During the non-breeding season the lobules of the mammary glands consist of solid cords of cells which may occasionally be embedded in a pad of fat tissue.
During the breeding season some mammary glands can exhibit a tubular grade of organization and can even secrete milk without the intervention of pregnancy. Apparently the stimulus of pregnancy and incubation of an egg in the pouch is generally, but not invariably necessary for development of an alveolar grade of organization. The ducts leading from the lobules to the skin of the areola undergo hypertrophy during the course of lactation.
The present work shows that the gestation period is at least 16 days long but evidence in the literature shows it may be as long as 27 days. The incubation period of an egg in the pouch was found to be of the order of 10–10·5 days.
A newly-hatched echidna weighed 378 mg and was 1·47 cm long; it exhibited an egg tooth and the remains of foetal membranes attached to the abdomen. The newly-hatched had well-developed olfactory organs including sensory cells in the olfactory epithelium. The alimentary tract exhibited a degree of differentiation consistent with the notion that it could digest milk.

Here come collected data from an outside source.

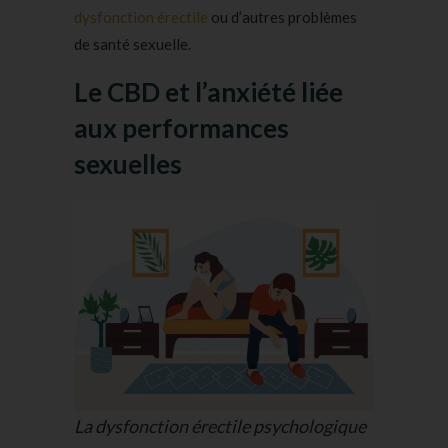
dysfonction érectile
ou d’autres problèmes
de santé sexuelle.
Le CBD et l’anxiété liée
aux performances
sexuelles
La dysfonction érectile psychologique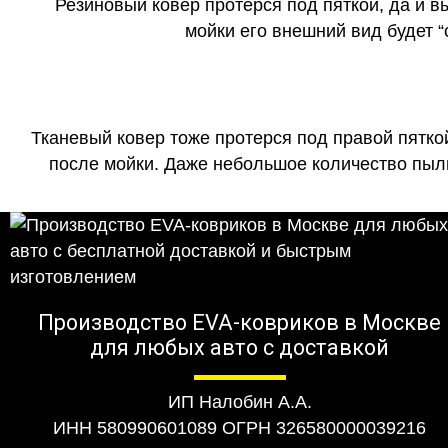
Резиновый ковер протерся под пяткой, да и 
мойки его внешний вид будет 
Тканевый ковер тоже протерся под правой пятко
после мойки. Даже небольшое количество пыли
Производство EVA-ковриков в Москве
для любых авто с доставкой
ИП Налобин А.А.
ИНН 580990601089 ОГРН 326580000039216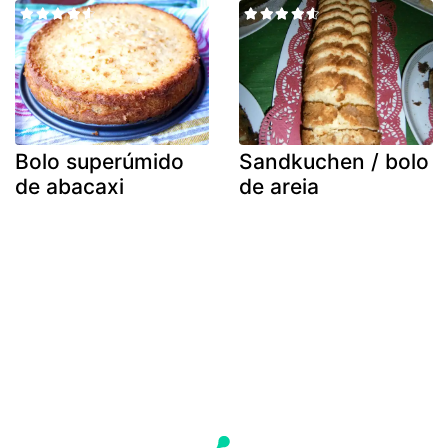
Bolo superúmido
Sandkuchen / bolo
de abacaxi
de areia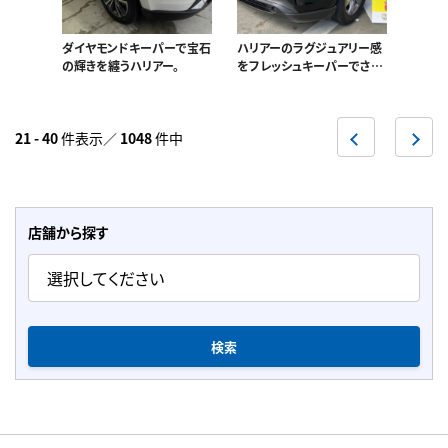
ダイヤモンドキーパーで宝石
ハリアーのラグジュアリー感
の輝きを纏うハリアー。
をフレッシュキーパーでさら
にUP！
前
次
21 - 40
件表示／
1048
件中
へ
へ
店舗から探す
検索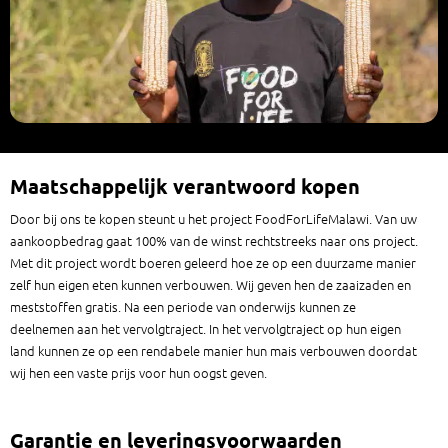
Maatschappelijk verantwoord kopen
Door bij ons te kopen steunt u het project FoodForLifeMalawi. Van uw
aankoopbedrag gaat 100% van de winst rechtstreeks naar ons project.
Met dit project wordt boeren geleerd hoe ze op een duurzame manier
zelf hun eigen eten kunnen verbouwen. Wij geven hen de zaaizaden en
meststoffen gratis. Na een periode van onderwijs kunnen ze
deelnemen aan het vervolgtraject. In het vervolgtraject op hun eigen
land kunnen ze op een rendabele manier hun mais verbouwen doordat
wij hen een vaste prijs voor hun oogst geven.
Garantie en leveringsvoorwaarden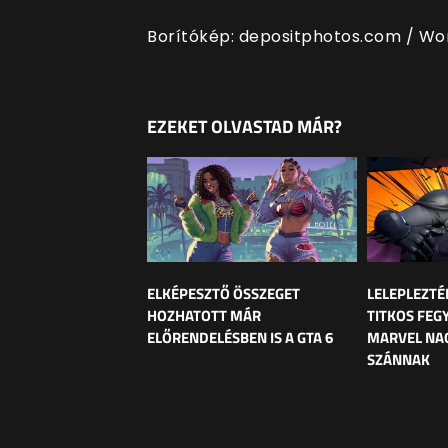
Borítókép: depositphotos.com / W
EZEKET OLVASTAD MÁR?
ELKÉPESZTŐ ÖSSZEGET
LELEPLEZTÉ
HOZHATOTT MÁR
TITKOS FEG
ELŐRENDELÉSBEN IS A GTA 6
MARVEL NAG
SZÁNNAK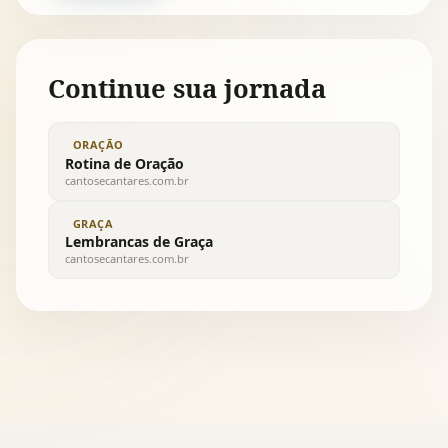
Continue sua jornada
ORAÇÃO
Rotina de Oração
cantosecantares.com.br
GRAÇA
Lembrancas de Graça
cantosecantares.com.br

The fatty acid composition of the triglyceride fraction of a sample of milk taken just after hatching differed from that of mature milk in that the ratio of the concentration of oleic acid to palmitic acid in the early milk was about unity whereas it was 3·7 in mature milk. A high level of arachidonic acid may be a characteristic of the milk at hatching.
Iron was present in a concentration of 8·3 μg/ml in the early milk, and of 43·0 μ/mlg/ml in a sample of mature milk. The regression of the mammary glands from the alveolar to the solid-cord state is described.
Two corpora lutea of pregnancy, taken about 11 and 19 days after egg laying, were degenerate.